_What is required_
Rewrite the text lines of the records below as one numbered list, omitting any blank lines and leaving the pictures out of the answer.

[Stored records]
┏━━

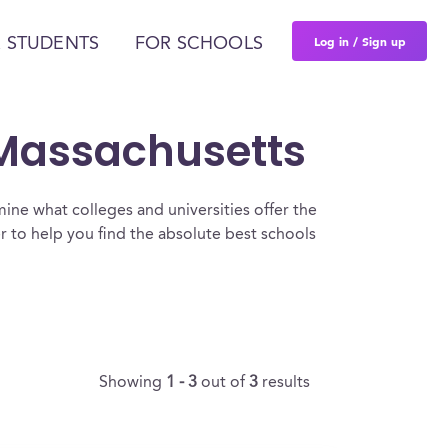
Log in / Sign up
 STUDENTS
FOR SCHOOLS
 Massachusetts
ine what colleges and universities offer the
to help you find the absolute best schools
Showing
1 - 3
out of
3
results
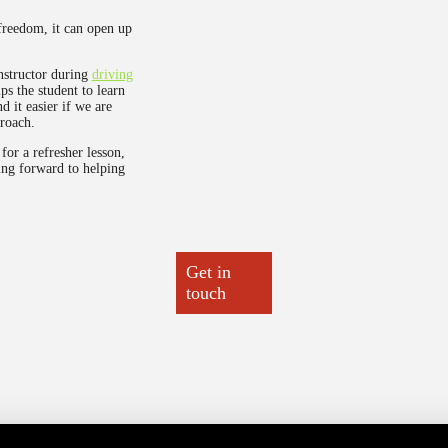
freedom, it can open up
nstructor during
driving
ps the student to learn
d it easier if we are
roach.
for a refresher lesson,
ing forward to helping
Get in
touch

┗━━

_Written reply_
1. Log in / Sign up
2.  STUDENTS
3. FOR SCHOOLS
4.  Massachusetts
5. ine what colleges and universities offer the
6. to help you find the absolute best schools
7. Showing
8. 1 - 3
9. out of
10. 3
11. results
12. freedom, it can open up
13. nstructor during
14. driving
15. ps the student to learn
16. d it easier if we are
17. roach.
18. for a refresher lesson,
19. ing forward to helping
20. Get in
21. touch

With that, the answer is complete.